* TASK ITEM
Copy out the entries that follow exactly, leaving every picture behind.

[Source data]
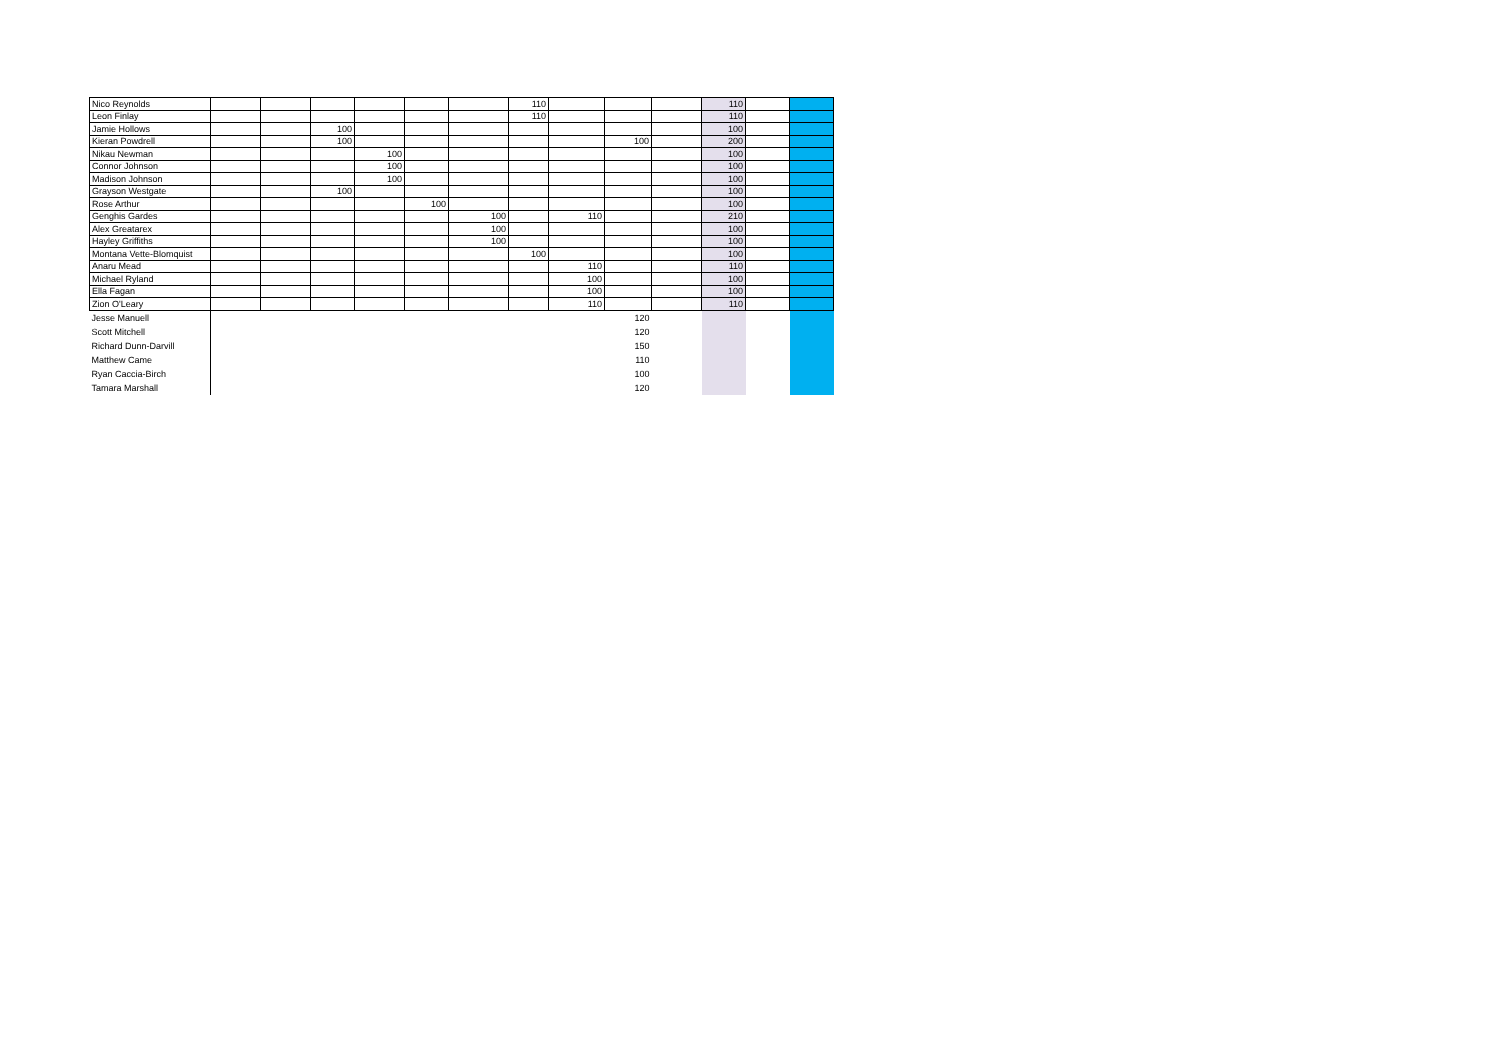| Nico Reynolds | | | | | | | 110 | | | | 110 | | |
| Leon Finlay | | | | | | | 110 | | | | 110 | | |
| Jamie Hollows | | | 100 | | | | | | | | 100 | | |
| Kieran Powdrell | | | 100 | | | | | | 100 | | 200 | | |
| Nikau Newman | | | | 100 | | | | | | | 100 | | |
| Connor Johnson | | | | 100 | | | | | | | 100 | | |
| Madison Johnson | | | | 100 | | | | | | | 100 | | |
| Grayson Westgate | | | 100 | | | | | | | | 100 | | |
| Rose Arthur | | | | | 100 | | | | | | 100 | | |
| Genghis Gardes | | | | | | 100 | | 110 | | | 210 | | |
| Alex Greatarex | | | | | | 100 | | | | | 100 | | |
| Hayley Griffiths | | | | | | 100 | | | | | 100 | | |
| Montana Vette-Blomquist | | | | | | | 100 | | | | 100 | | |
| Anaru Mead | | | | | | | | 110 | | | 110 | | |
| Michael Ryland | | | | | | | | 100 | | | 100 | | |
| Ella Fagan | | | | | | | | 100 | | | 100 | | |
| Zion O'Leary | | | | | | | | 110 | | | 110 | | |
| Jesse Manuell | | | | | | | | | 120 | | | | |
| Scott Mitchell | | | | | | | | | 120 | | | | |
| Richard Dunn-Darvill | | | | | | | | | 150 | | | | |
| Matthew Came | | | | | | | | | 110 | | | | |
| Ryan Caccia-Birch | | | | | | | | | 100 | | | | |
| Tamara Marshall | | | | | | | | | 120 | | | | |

* RESPONSE TO THE TASK
| Nico Reynolds | | | | | | | 110 | | | | 110 | | |
| Leon Finlay | | | | | | | 110 | | | | 110 | | |
| Jamie Hollows | | | 100 | | | | | | | | 100 | | |
| Kieran Powdrell | | | 100 | | | | | | 100 | | 200 | | |
| Nikau Newman | | | | 100 | | | | | | | 100 | | |
| Connor Johnson | | | | 100 | | | | | | | 100 | | |
| Madison Johnson | | | | 100 | | | | | | | 100 | | |
| Grayson Westgate | | | 100 | | | | | | | | 100 | | |
| Rose Arthur | | | | | 100 | | | | | | 100 | | |
| Genghis Gardes | | | | | | 100 | | 110 | | | 210 | | |
| Alex Greatarex | | | | | | 100 | | | | | 100 | | |
| Hayley Griffiths | | | | | | 100 | | | | | 100 | | |
| Montana Vette-Blomquist | | | | | | | 100 | | | | 100 | | |
| Anaru Mead | | | | | | | | 110 | | | 110 | | |
| Michael Ryland | | | | | | | | 100 | | | 100 | | |
| Ella Fagan | | | | | | | | 100 | | | 100 | | |
| Zion O'Leary | | | | | | | | 110 | | | 110 | | |
| Jesse Manuell | | | | | | | | | 120 | | | | |
| Scott Mitchell | | | | | | | | | 120 | | | | |
| Richard Dunn-Darvill | | | | | | | | | 150 | | | | |
| Matthew Came | | | | | | | | | 110 | | | | |
| Ryan Caccia-Birch | | | | | | | | | 100 | | | | |
| Tamara Marshall | | | | | | | | | 120 | | | | |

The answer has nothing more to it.